ARCHIVES
OF EDITORIALS
July 14, 2005
A time for action
In the 2004 presidential election, black leaders
urged African Americans to go to the polls in droves. There was
an extreme urgency in the plea because it was clear that the next
president would have the opportunity to restructure the U.S. Supreme
Court.
Under the U.S. Constitution, Supreme Court justices serve for
life. Once appointed and voted on favorably by the U.S. Senate
they never have to stand for re-election. And, unlike the law
in Massachusetts for state judges, there is no required retirement
age.
Four justices are presently over 70, the compulsory retirement
age in Massachusetts. John Paul Stevens is 85, Chief Justice William
Rehnquist will be 81 in October, Sandra Day O’Connor is
75, and Ruth Bader Ginsburg is 72. It is likely that President
George W. Bush will have the opportunity to replace three or four
justices before his term is up.
Everyone expected Rehnquist to be the first to resign because
of his health problems, but O’Connor has chosen to be first.
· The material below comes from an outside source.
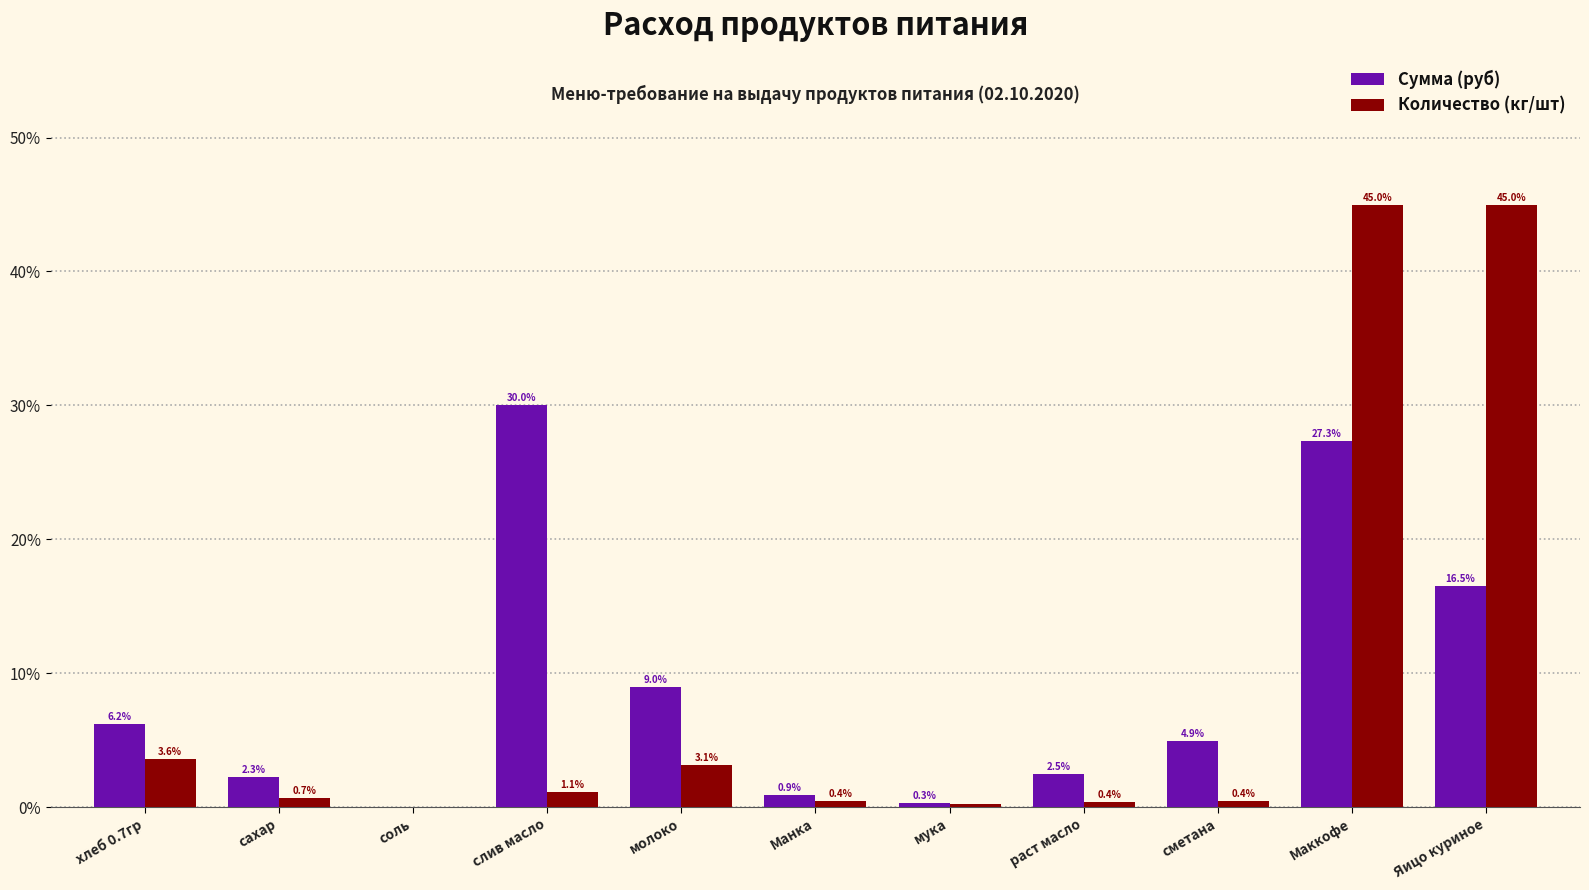

What is the highest value of the Сумма (руб) series?

30.0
This is a far greater loss for African Americans because she has
been a swing vote on the court, a moderate conservative. Rehnquist
has voted consistently with the archconservatives, so little would
be lost if his replacement were of similar political stripe.
Liberals will battle the president on inappropriate choices for
the court. This will be a time for the poor, regardless of race,
together with those who have suffered racial discrimination, to
oppose openly and publicly those choices for the court which will
diminish the hopes, dreams and rights of those with modest incomes.
It is very easy for this generation of African Americans to feel
very removed from the Supreme Court. To many these are nine figures
whose decisions rarely affect the lives of the average citizen.
But that was not the case during the Civil Rights Movement.
The court’s decision in Brown v. Board of Education transformed
this nation. This case ended the doctrine of “separate but
equal” and legally enforced school desegregation. In Roe
v. Wade the court gave women the legal right to determine whether
or not to terminate a pregnancy.
A radically conservative court will turn the clock back. This
is no time to be passive about the selection process.
Muzzling the whistle blower
An event of substantial significance occurred last
week and was probably not noticed by most African Americans. Judith
Miller, a reporter for the New York Times, was sent to jail for
refusing to testify before a grand jury about the identity of
a confidential source.
Presently 49 states have shield laws to enable a reporter to protect
sources. However, there is no such federal law. A special prosecutor
who is trying to determine what government official revealed the
identity of an undercover C.I.A. operative brought charges against
Miller, even though she did not even publish a story on the matter.
The recent voluntary revelation of the identity of “Deep
Throat” who was such an important source in the prosecution
of the Watergate break-in reminds citizens of the importance of
reporters being able to have the confidence of government employees
willing to talk about malfeasance in high places.
Miller has courageously chosen civil disobedience rather than
to strike a blow against “free speech.” It is time
for Congress to pass a shield law to enable reporters to contact
confidential sources to keep the federal government honest.